Un bricolage contraire à la loi et néfaste pour la santé
Les pères, dont les employeurs n’offrent aucune solution à titre privé, se concoctent alors leur congé paternité. Comment ? En économisant leurs jours de vacances en prévision de la naissance ou en accumulant les heures supplémentaires pour pouvoir les compenser à ce moment-là. Cela n’est pas sans effet sur la santé et… c’est contraire à la loi ! En effet, la loi définit les vacances comme du temps sans travail qui sert à se reposer. Se reposer est devenu de plus en plus important en raison de l’augmentation de la pression à la place de travail et du rythme de plus en plus soutenu pour réaliser les tâches. Utiliser ses vacances pour la naissance d’un enfant est un mauvais calcul, car la venue d’un enfant n’est pas une période qui permet le repos, bien au contraire. La venue d’un enfant implique un chamboulement durable dans l’organisation de la famille, les journées et les nuits sont bien remplies.
On constate par ailleurs que pour réduire les coûts de la santé, la durée d’hospitalisation des parturientes est toujours plus courte. Après l’accouchement, la mère est rapidement de retour à la maison et lorsque le couple a déjà un ou plusieurs enfants, la présence du père est alors indispensable afin qu’il puisse assurer le bon fonctionnement du ménage, la garde des autres enfants et les soins à prodiguer à son épouse et à son nouveau-né. Est-il utile de le rappeler : de nos jours, le recours à des tiers de la famille est de moins en moins possible, soit parce que les grands-parents travaillent, soit parce que les membres d’une même famille sont trop éloignés les uns des autres.
C’est pourquoi les hommes qui s’arrangent un « temps de père » à la naissance de leur enfant mettent en péril leur santé : ils sont déjà fatigués lorsque l’heureux événement survient – car ils ont volontairement reporté leur repos ou accumulé une fatigue supplémentaire, et ils retournent au travail encore plus fatigués après ces quelques jours riches en émotion et en fatigue – car ils n’auront pas pu récupérer. Cette fatigue accumulée conduit sans aucun doute possible à une baisse de productivité et peut même être dangereuse pour le travailleur.

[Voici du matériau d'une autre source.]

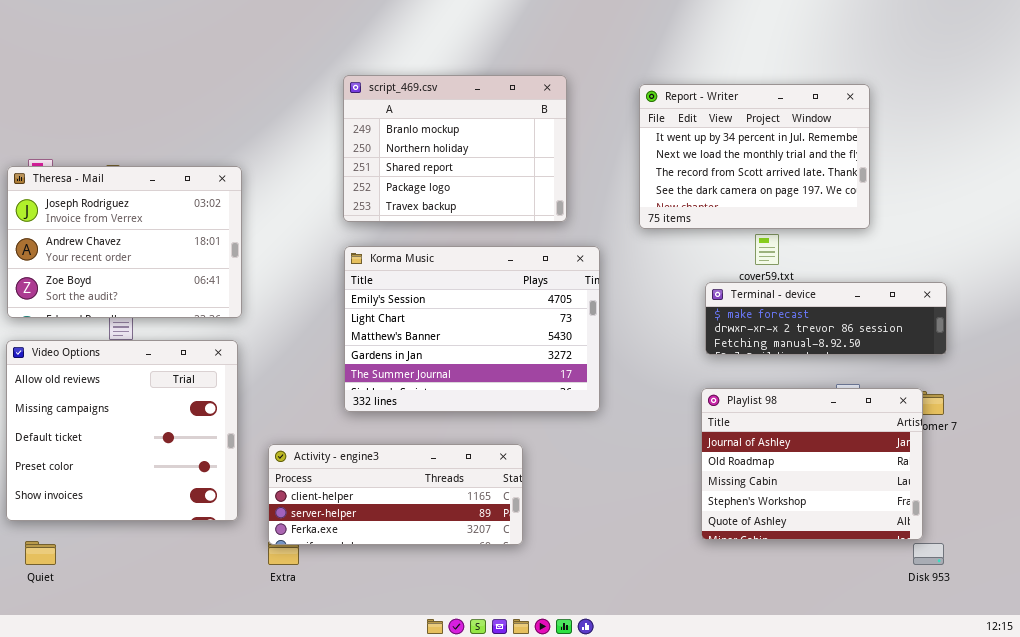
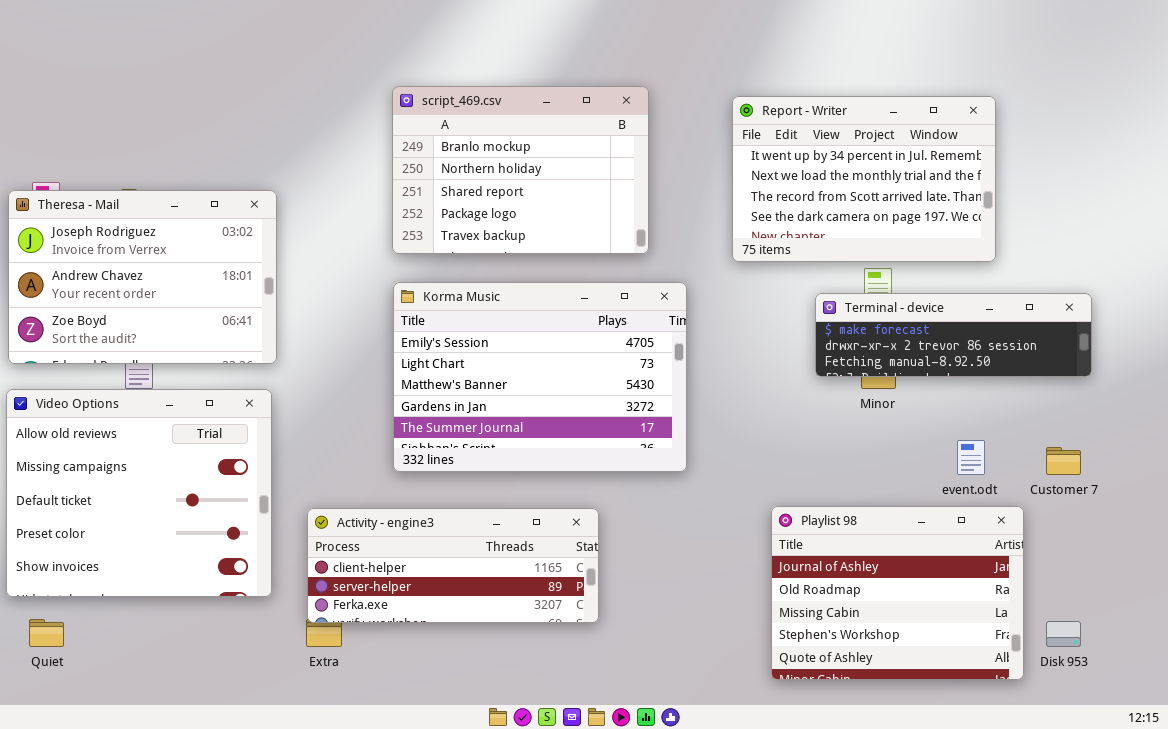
Terminal - device: [705,282,947,355] -> [815,293,1092,377], moved
Playlist 98: [701,388,923,540] -> [771,506,1024,680], moved

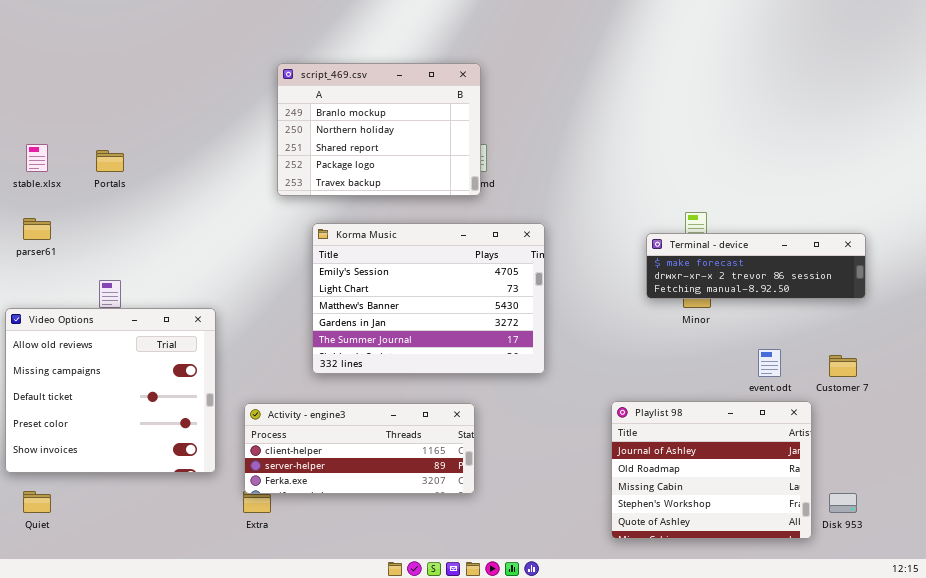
script_469.csv: [392,86,649,254] -> [277,63,481,196], moved
Report - Writer: [732,96,996,262] -> none, closed
Theresa - Mail: [8,190,277,364] -> none, closed

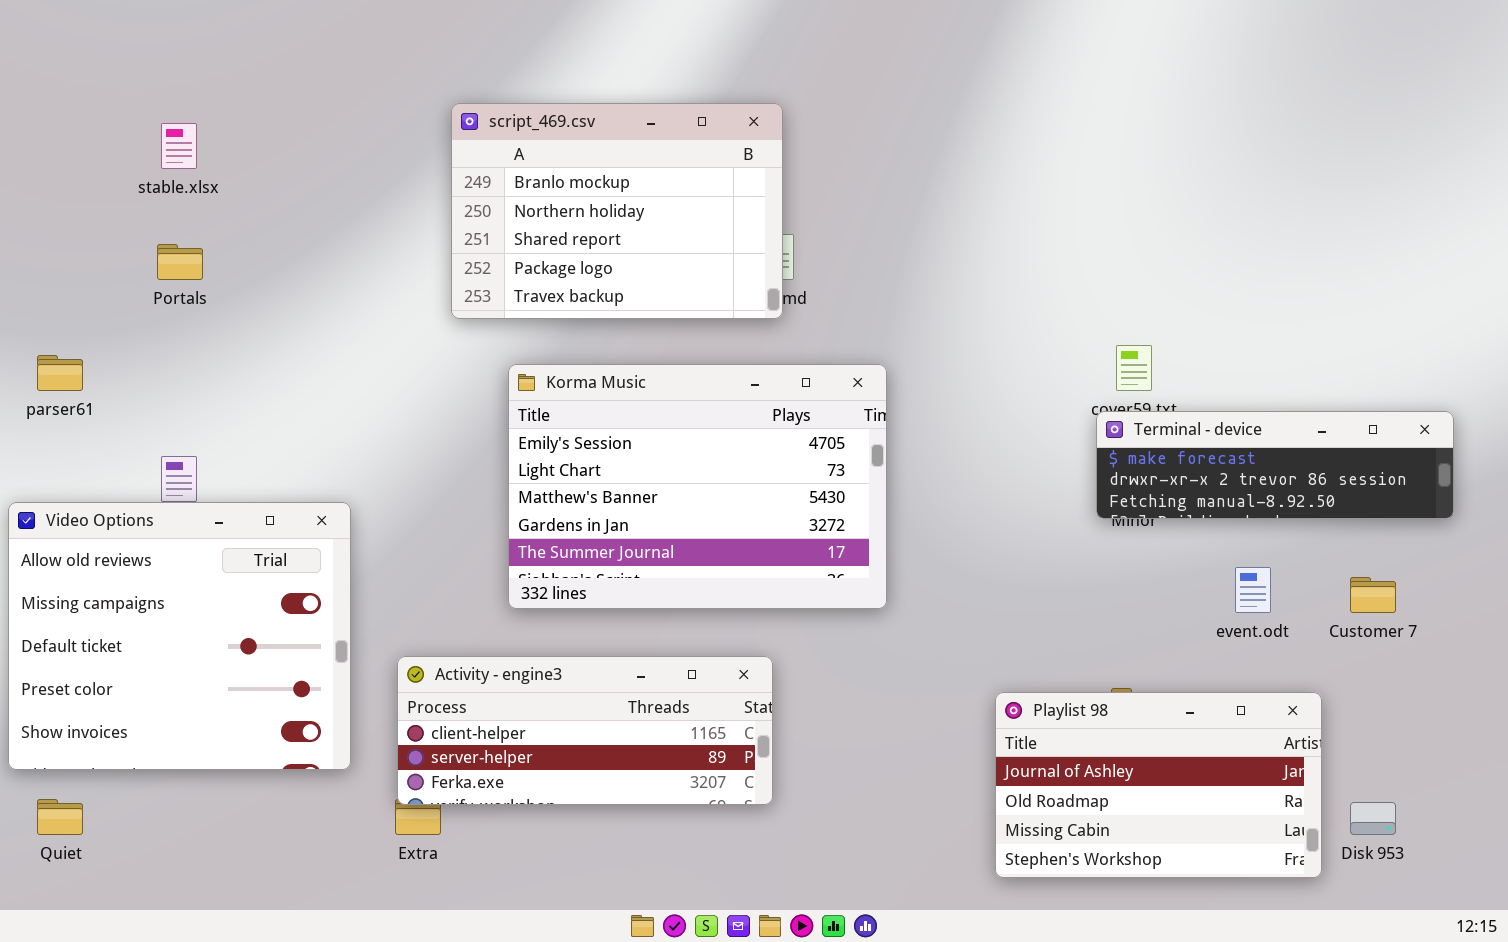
stable.xlsx: [26,144,48,172] -> [161,123,197,169], moved
Terminal - device: [646,233,866,299] -> [1096,411,1454,519], moved
Playlist 98: [611,401,812,539] -> [995,692,1322,878], resized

Investir 180 millions pour préserver la santé des pères
On ne peut plus prétendre, comme l’a fait la génération précédente qui a bénéficié de conditions de travail et de situation familiale considérablement différentes de celles d’aujourd’hui, qu’avoir des enfants est une affaire qui ne relève que de la sphère privée et que l’Etat n’a pas à s’en soucier. Instaurer un temps réservé et payé pour les pères à la naissance coûterait, selon les estimations de Travail.Suisse, environ 180 millions par année3, des millions investis pour la famille, pour préserver la santé des salariés et pour mettre un terme à une inégalité entre femmes et hommes.
Le nouveau père n’a certes pas à récupérer des conséquences physiques d’un accouchement. Il doit par contre faire face à un surplus de tâches de soins, de garde et d’assistance lorsque paraît son enfant source de fatigue, sans même parler des chamboulements émotionnels. Pourquoi devrait-il hypothéquer sa santé pour pouvoir assumer son rôle de père ? Il n’y a pas que les entreprises qui ont besoin de conditions-cadres optimales, les familles aussi en ont besoin.
1Voir le Service médias du 19 mars 2012
2Voir Service médias du 4 juin 2012
3Pour un congé de 20 jours payés à hauteur de 80% du salaire, comme les allocations de maternité. Voir le Service médias du 4 juin 2012 pour les détails de l’estimation.